Kejriwal only looks after the parent Temasek's direct and portfolio
investments in the country. All investment decisions are made by
an investment committee, comprising all MDs but chaired by Ho, which
meets every month in Singapore. Any senior member can make an investment
proposal, but the decision to invest or not is made collectively.
What some investee companies also like about
Temasek is that it is happy letting incumbent management run the
show.

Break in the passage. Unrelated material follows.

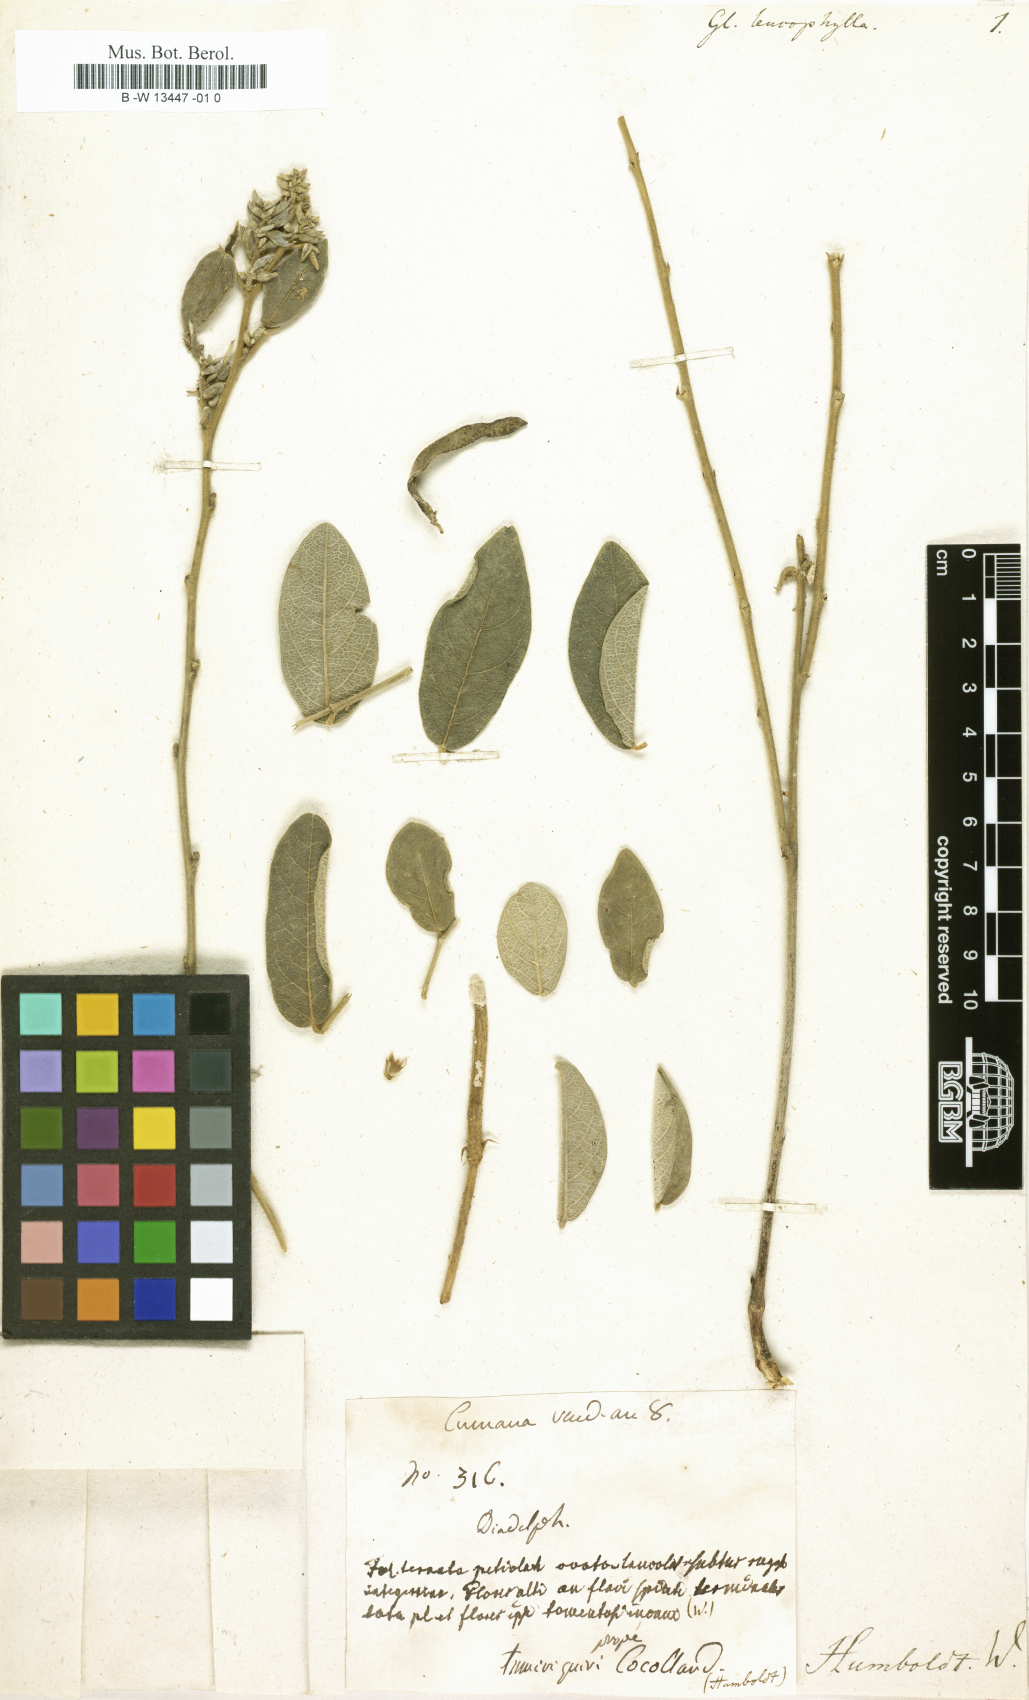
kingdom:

For instance, although it has a 9 per cent stake in ICICI
Bank, it hasn't asked for a board seat simply because it feels the
bank has "an outstanding board and a very professional, strong
and deep management team". And where it does put its nominee
on the board, like in the case of Matrix where Temasek Holdings'
Managing Director S. Ishwaran has a seat, managements find it a
help rather than an encumbrance. "It is not an inactive alliance,"
says N. Prasad, MD, Matrix. "Within the global pharmaceutical
industry they have very good networking and this will directly or
indirectly help us grow business," he says.
No doubt, that's an additional promise Temasek
will hold out to companies in India as it seeks to build it investment
empire outside the city-state of Singapore.